John R. Torell 3d serves only part time as chairman and chief executive of Fortune Bancorp. But that's enough to have made a big difference at the Clearwater, Fla.-based thrift.
Fortune, which has $2.7 billion in assets, earned $6.4 million in fiscal 1992 after three years of heavy tosses. For the first six months of its 1993 fiscal year, which ends Sept. 30, Fortune earned $7 million, more than doubling the $3 million profit for the comparable period of fiscal 1992.
The thrift's stock, which was slumbering in a $7-a-share valley around the time Mr. Torell arrived in the spring of 1990, has lately been trading in the $21 range.
"As they say in Queens, |We done good,'" he said.
27 Years at Hanover
The New York reference is no accident. Mr. Torell, 53, is a Connecticut native who spent 27 years climbing the corporate ladder at Manufacturers Hanover Corp. He was president and the reputed heir apparent to chairman John F. McGillicuddy before being ousted in a March 1988 management shake-up. Hanover has since merged with Chemical Banking Corp.
Upon leaving Hanover, Mr. Torell accepted the top post at Calfed Inc., now California Federal Bank. By July 1989, he had resigned that position, with the board of the giant thrift citing "cultural differences." Press accounts at the time suggested his brash, authoritarian management style hadn't been appreciated in more laid-back Los Angeles.
Mr. Torell says he has not mellowed as a result of the experience. "I have aged, but I haven't necessarily changed," he said.
The Fortune Bancorp post may be the perfect compromise for the executive, who has clearly not exported his style to Florida.
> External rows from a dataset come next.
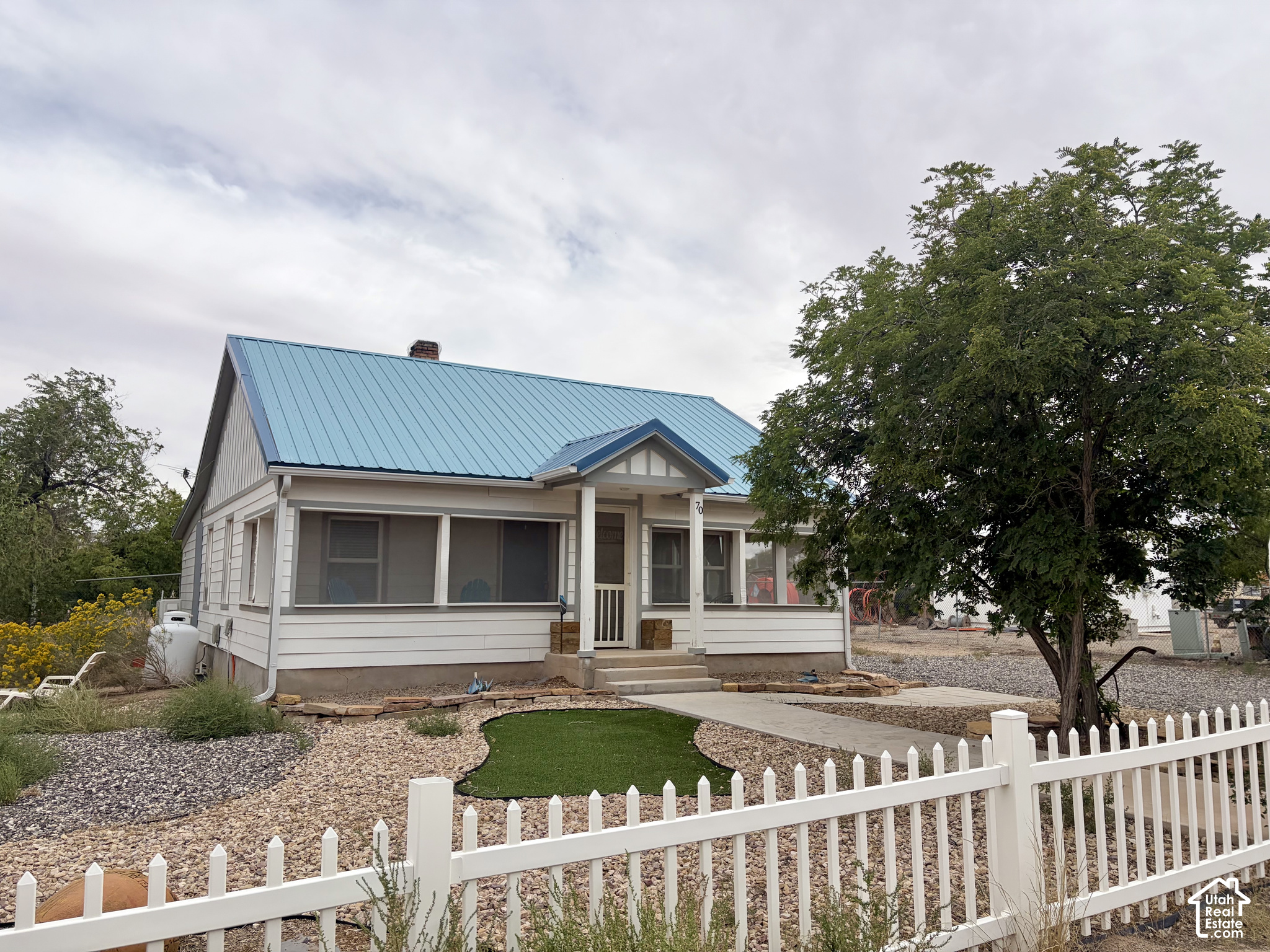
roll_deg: +0.2
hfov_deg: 67.3
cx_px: 635
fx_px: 954
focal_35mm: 26
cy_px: 476
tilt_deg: +7.4
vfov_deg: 53.1
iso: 64
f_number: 1.6
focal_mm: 5.96
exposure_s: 1/7813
He is in Clearwater only a few days a month. He resides in the affluent New York city suburb of Bronxville, and communicates with Fortune's executives by telephone and fax from a Manhattan office tower.
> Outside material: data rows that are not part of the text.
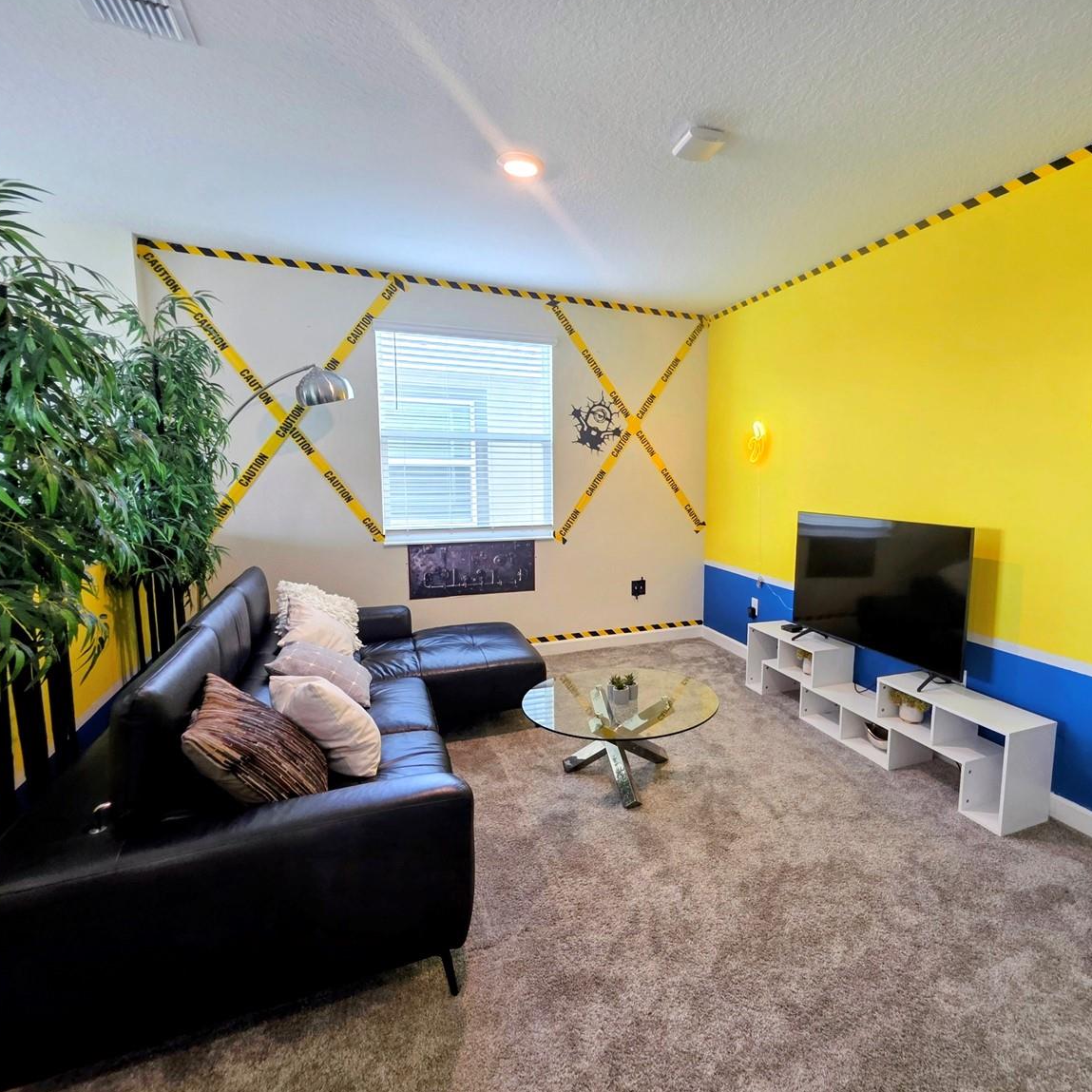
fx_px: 571
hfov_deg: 86.3
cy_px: 543
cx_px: 655
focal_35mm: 16
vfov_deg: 87.4
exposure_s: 1/60
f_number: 1.9
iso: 160
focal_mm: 2.2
Much of his time, he admits, is given over to his private business activities, which he characterized as "real estate finance oriented."
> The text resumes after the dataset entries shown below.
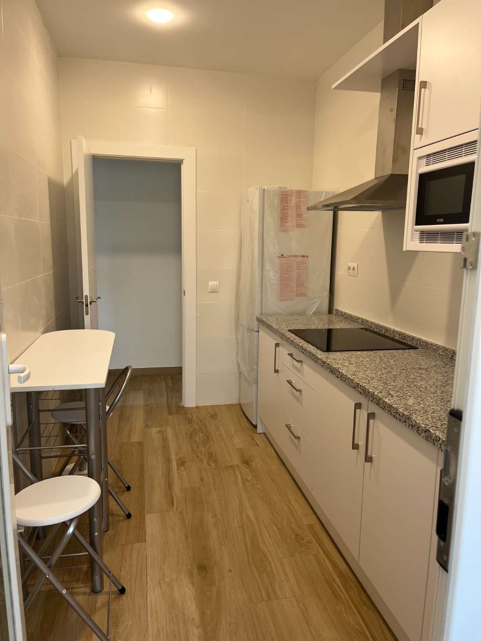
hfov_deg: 53.1
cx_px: 240
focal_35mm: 26
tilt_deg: -9.6
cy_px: 320
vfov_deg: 67.3
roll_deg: -1.7
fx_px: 482
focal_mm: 5.1
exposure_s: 1/122
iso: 80
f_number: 1.6
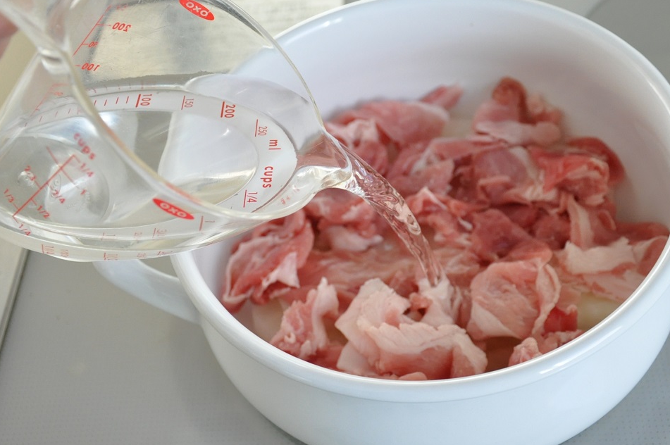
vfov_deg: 25.5
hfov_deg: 37.5
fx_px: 985
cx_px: 368
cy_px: 216
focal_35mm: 53
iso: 1600
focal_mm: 28
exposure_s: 1/60
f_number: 4
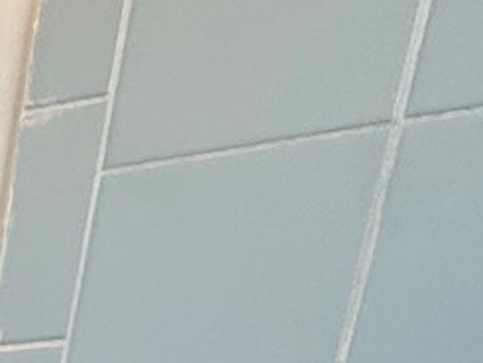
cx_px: -787
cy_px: 907
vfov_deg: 12.3
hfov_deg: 13.2
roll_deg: +0.2
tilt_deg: -15.7
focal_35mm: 91
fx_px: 1271
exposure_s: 1/120
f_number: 2.2
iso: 125
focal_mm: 2.22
Fortune's day-to-day operations are run by president Roy J. McCraw Jr., whom Mr. Torell lured from First Union corp. Indeed, 12 of the revived company's top 15 executives are recent hires.
"Mr. Torell is more of a big thinker and an assembler of people." said analyst Timothy G. Rayl, with Southeast Research Partners in Boca Raton. Fla. "I give him a lot of credit for changing the company's direction and vision."
Cutting Costs Through Outsourcing
The previous management's ill-fated diversification program - which included golf cart leasing and loans to Donald Trump - has contracted to three business lines: residential mortgages, consumer loans, and small-business banking. Mr. Torell says he has cut costs by outsourcing virtually everything "that doesn't touch the customer," including operations, legal work, advertising, public relations, and investments.
Residential real estate makes up 49% of the loan portfolio, but Mr. Torell said his main thrust going forward is to make other kinds of retail loans and build the small-business portfolio.
To diversify out of residential mortgages, Fortune recently applied to convert to a state-chartered commercial bank from a federally chartered S&L. "I am spending more time changing the mix of the balance sheet than blowing up the balance sheet," Mr. Torell said.
A Problem of Geography
One problem confronting Fortune is that 75% of its 46 branches are in Pinellas County, a low-growth bedroom community with a large population of retirees. The real commercial growth in the region is in neighboring Hillsborough County, where Tampa is located.
"If they indeed want to transform themselves into a retail and commercial bank, they're going to have to have a major presence in Tampa," said Samuel J. Beebe, analyst with Tampa-based Robert W. Baird & Co.
Mr. Torell said he's looking for acquisitions up and down Florida's west coast, including Tampa. Fortune raised $33 million in convertible preferred equity earlier this year, in part to fund such expansion.